Microsoft provides virtual machine disk images to facilitate website testing in multiple versions of IE, regardless of the host operating system. Unfortunately, setting these virtual machines up without Microsoft's VirtualPC can be extremely difficult. These scripts aim to facilitate that process using VirtualBox on Linux or OS X. With a single command, you can have IE7, IE8 and IE9 running in separate virtual machines.
- VirtualBox (http://virtualbox.org)
- Curl (Ubuntu: sudo apt-get install curl)
- Linux Only: unrar (Ubuntu: sudo apt-get install unrar)
Install IE versions 7, 8 and 9 - no support for IE6 currently
curl -s https://raw.github.com/xdissent/ievms/master/ievms.sh | bash
Install specific IE versions (IE7 and IE9 only for example):
curl -s https://raw.github.com/xdissent/ievms/master/ievms.sh | IEVMS_VERSIONS="7 9" bash
The VHD archives are massive and can take hours or tens of minutes to download, depending on the speed of your internet connection. You might want to start the install and then go catch a movie, or maybe dinner, or both.
Once available and started in VirtualBox, the password for ALL VMs is "Password1".

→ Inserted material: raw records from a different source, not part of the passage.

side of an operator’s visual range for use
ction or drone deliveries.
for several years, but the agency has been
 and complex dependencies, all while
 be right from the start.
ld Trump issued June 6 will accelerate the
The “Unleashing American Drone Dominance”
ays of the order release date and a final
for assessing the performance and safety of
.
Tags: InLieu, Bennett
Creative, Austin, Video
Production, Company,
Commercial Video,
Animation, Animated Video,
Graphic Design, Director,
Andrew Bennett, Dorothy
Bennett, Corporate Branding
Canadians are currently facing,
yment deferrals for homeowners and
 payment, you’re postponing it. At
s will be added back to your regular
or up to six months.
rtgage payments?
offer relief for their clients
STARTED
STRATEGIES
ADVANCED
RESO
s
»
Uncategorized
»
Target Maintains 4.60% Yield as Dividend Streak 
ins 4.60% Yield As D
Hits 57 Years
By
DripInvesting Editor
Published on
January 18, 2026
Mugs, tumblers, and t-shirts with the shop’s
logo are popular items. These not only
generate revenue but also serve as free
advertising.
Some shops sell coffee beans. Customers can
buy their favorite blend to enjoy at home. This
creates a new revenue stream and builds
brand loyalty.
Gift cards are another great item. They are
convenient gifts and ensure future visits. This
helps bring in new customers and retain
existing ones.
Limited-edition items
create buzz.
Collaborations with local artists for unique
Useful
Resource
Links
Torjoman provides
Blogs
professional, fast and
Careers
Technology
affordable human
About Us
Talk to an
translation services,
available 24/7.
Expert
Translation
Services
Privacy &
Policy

Recovering from a failed installation
Each version is installed into a subdirectory of ~/.ievms/vhd/. If the installation fails for any reason (lost Internet connection, for instance), delete the version-specific subdirectory and rerun the install.
If nothing else, you can delete ~/.ievms and rerun the install.
- Clean Snapshot
A snapshot is automatically taken upon install, allowing rollback to the pristine virtual environment configuration. Anything can go wrong in Windows and rather than having to worry about maintaining a stable VM, you can simply revert to the clean snapshot to reset your VM to the initial state.
The VMs provided by Microsoft will not pass the Windows Genuine Advantage and cannot be activated. Unfortunately for us, that means our VMs will lock us out after 30 days of unactivated use. By reverting to the clean snapshot the countdown to the activation apocalypse is reset, effectively allowing your VM to work indefinitely.